Weaponizing the virus to accomplish a key policy ambition – the resurrection of a white majority and the elimination of the threat to that majority – is, once again, a kind of genocide. Weakening the “liberal radical left” means allowing the virus to cull it of people of color, whether that happens by compelling poor black and brown folks back to work, by insisting that they vote in-person in long lines, or by forcing open schools. In all of this, the present administration is not indifferent or passive; it is an active, muscular presence, building a new white majority out of one thousand deaths a day.

We tend to imagine that genocide happens far, far away. The mainstream media struggles, even now, to call Trump’s words and deeds “racist,” choosing instead to use mealy-mouthed alternatives like “racially charged.” The nation struggles to rescue its reputation, to put extraordinary distance between our domestic, purported “democratic” landscapes and the fascist regimes who have executed eugenic policies in the name of ethnic and racial cleansing. Trump is not a Nazi, the argument goes, and this is not Kosovo or Rwanda. Nevertheless, it is also true that Trump has managed to routinize the work of the racial state, so that eliminationist agendas are spotlighted for the public good. He wishes not only to restore white majority rule, but also to make the nation inhospitable to black and brown communities, to make it so toxic that they leave or die.

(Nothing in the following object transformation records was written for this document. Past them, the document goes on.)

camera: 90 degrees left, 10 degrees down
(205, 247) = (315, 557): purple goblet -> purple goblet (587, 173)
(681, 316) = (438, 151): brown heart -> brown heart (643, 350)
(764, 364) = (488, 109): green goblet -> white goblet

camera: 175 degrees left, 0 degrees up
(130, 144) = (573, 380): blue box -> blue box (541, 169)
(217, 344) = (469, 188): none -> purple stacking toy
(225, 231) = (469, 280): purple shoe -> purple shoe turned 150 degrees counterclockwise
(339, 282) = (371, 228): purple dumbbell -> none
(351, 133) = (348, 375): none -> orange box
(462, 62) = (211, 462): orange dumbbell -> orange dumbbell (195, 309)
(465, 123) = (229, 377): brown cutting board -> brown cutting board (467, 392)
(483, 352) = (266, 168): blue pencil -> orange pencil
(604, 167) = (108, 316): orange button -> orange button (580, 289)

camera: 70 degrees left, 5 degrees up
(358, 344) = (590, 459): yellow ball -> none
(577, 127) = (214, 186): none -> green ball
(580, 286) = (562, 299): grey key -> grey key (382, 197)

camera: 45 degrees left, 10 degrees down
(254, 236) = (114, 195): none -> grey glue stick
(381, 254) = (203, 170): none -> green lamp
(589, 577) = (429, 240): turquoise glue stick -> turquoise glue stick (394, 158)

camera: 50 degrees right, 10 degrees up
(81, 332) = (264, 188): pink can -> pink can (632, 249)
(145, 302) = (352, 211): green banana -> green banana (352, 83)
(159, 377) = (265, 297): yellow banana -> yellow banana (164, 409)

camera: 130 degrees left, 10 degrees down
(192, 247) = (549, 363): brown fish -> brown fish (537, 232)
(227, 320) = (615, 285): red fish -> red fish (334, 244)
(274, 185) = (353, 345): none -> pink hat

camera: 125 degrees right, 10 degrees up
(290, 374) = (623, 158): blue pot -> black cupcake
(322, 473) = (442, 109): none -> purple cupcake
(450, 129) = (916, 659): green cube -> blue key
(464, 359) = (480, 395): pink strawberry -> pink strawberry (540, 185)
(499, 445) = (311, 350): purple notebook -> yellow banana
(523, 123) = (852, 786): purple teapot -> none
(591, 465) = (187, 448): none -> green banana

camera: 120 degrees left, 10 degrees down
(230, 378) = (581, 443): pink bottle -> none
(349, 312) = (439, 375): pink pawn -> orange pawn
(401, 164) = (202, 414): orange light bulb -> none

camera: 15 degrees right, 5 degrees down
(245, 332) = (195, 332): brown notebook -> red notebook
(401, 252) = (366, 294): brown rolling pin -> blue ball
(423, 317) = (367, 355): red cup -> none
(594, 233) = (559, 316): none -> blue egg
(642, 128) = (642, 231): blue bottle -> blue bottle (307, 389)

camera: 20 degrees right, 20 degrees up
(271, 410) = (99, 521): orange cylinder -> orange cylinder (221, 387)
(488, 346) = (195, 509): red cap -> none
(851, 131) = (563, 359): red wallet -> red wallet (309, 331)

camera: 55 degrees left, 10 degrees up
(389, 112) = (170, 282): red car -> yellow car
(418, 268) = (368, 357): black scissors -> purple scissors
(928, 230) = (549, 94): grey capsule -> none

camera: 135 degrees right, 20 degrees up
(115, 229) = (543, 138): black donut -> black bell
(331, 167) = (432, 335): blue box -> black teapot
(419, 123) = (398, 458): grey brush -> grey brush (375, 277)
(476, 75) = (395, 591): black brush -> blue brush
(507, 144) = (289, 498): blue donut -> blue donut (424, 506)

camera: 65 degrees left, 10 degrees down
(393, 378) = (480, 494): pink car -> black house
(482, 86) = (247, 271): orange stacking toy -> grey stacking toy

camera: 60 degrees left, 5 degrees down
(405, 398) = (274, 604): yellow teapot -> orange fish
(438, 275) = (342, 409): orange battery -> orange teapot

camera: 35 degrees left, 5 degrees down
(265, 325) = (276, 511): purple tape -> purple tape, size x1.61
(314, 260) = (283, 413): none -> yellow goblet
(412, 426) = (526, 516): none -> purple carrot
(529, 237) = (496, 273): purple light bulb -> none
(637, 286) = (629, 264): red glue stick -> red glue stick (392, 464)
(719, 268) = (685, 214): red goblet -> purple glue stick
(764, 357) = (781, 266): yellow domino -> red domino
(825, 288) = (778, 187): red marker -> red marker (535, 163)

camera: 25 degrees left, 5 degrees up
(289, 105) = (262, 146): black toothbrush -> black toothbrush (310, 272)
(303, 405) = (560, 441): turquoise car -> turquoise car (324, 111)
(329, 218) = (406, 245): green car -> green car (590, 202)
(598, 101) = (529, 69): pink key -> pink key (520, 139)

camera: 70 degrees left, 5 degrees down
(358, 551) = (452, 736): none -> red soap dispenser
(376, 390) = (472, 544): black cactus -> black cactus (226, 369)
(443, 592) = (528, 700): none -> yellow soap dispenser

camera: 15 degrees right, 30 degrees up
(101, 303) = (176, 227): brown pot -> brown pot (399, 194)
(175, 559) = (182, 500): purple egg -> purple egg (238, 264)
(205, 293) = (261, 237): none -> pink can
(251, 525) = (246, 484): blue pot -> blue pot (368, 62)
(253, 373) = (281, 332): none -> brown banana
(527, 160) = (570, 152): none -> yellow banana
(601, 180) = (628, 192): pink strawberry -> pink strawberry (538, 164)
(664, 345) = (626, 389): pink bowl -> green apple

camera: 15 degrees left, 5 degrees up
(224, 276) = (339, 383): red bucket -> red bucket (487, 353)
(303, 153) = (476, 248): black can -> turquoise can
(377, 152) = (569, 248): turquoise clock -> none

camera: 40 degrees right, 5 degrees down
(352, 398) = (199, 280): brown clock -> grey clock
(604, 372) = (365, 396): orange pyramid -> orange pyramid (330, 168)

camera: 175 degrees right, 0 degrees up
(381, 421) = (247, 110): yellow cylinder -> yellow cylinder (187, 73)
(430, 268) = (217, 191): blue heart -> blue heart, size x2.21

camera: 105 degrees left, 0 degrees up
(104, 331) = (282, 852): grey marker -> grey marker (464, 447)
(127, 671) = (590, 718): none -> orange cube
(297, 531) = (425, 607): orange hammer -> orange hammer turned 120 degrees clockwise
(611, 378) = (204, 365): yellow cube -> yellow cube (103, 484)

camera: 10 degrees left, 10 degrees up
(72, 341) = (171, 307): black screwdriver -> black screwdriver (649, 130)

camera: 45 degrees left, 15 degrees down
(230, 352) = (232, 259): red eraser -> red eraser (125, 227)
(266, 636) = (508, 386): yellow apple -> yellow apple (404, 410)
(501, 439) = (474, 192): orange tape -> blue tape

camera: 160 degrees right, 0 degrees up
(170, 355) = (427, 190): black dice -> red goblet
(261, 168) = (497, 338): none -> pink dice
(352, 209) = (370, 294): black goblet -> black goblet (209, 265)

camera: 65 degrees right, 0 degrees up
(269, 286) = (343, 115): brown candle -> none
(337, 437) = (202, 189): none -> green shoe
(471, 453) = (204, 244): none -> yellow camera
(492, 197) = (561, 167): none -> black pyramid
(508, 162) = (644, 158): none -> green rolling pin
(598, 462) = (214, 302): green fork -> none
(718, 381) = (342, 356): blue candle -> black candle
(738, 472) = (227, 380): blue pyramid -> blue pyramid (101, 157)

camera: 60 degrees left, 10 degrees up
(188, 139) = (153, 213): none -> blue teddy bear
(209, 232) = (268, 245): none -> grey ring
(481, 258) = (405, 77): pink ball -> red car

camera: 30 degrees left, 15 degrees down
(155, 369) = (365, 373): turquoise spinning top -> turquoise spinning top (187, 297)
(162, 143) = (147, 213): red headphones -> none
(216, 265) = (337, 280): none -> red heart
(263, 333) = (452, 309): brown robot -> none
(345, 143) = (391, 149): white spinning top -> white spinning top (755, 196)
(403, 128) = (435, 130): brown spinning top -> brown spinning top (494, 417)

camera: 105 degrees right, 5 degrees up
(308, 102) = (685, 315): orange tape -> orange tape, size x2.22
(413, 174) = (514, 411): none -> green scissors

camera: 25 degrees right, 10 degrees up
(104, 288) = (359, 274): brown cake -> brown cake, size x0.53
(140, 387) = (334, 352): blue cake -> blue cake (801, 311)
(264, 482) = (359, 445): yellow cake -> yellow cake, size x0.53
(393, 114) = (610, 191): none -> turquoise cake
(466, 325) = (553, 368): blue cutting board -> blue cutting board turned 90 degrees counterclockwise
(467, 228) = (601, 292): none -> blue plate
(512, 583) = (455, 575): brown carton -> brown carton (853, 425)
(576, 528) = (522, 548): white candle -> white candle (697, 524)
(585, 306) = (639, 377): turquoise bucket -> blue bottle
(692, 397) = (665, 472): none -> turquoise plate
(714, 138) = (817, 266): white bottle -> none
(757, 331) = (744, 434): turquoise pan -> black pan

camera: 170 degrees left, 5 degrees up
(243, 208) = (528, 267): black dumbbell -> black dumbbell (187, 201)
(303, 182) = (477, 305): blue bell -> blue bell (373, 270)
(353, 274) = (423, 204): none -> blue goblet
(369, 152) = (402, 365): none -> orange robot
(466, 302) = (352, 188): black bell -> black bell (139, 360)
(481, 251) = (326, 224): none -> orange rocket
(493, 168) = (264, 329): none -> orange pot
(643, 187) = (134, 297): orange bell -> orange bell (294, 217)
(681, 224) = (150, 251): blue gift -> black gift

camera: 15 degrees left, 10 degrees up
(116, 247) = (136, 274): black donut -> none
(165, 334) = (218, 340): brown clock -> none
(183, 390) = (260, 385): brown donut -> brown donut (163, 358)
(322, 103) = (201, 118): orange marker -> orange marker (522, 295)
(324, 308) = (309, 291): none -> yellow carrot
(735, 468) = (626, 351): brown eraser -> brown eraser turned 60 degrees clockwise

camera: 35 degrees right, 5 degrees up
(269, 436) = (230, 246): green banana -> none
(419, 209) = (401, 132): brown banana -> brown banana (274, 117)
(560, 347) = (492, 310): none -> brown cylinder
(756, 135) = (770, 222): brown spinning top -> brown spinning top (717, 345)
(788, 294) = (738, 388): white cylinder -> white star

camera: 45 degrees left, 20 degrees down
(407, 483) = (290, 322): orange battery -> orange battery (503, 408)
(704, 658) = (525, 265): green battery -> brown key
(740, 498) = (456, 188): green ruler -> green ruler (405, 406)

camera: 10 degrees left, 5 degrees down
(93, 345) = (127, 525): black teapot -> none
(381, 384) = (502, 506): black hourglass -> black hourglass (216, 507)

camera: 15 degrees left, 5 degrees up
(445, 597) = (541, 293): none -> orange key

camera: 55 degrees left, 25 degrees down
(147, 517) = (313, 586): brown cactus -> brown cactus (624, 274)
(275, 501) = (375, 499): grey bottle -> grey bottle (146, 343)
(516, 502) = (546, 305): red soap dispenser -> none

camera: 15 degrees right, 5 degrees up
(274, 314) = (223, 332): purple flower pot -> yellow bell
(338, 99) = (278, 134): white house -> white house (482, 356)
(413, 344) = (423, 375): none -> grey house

Calling this genocide has implications for the future. Soon, Trump will no longer be president. Princeton University historian, Kevin Kruse, has encouraged us all to expect from any possible Biden administration a thoughtful exfoliation of scandals and misdeeds. This is beyond prudent, even if – since we’ve been averaging a major scandal every few days – it might also be technically impossible. But if this is genocide, we might push further towards anti-fascist political precedents like de-Nazification and de-Ba’athification, and also towards structures of post-genocidal accountability, such as the Truth and Reconciliation Commission of South Africa and the International Criminal Tribunal of Rwanda. Or beyond all of that.

One final thought: calling this what it is will also hamper the seemingly inevitable normalcy of including Trump’s image in an array of past Presidents on things as quotidian as placemats, encyclopedias, and grade school bulletin boards. Or his face on a postage stamp or a commemorative coin. Or on school buildings and street names. Or, more formally, the establishment of a Presidential library and the assignment of a Presidential portraitist. A vainglorious, shallow pretender, Trump has spent a lifetime building cheap, golden monuments to himself. Tear them all down. Let the most enduring marker be the one that brands him an architect of our most recent eugenic solution.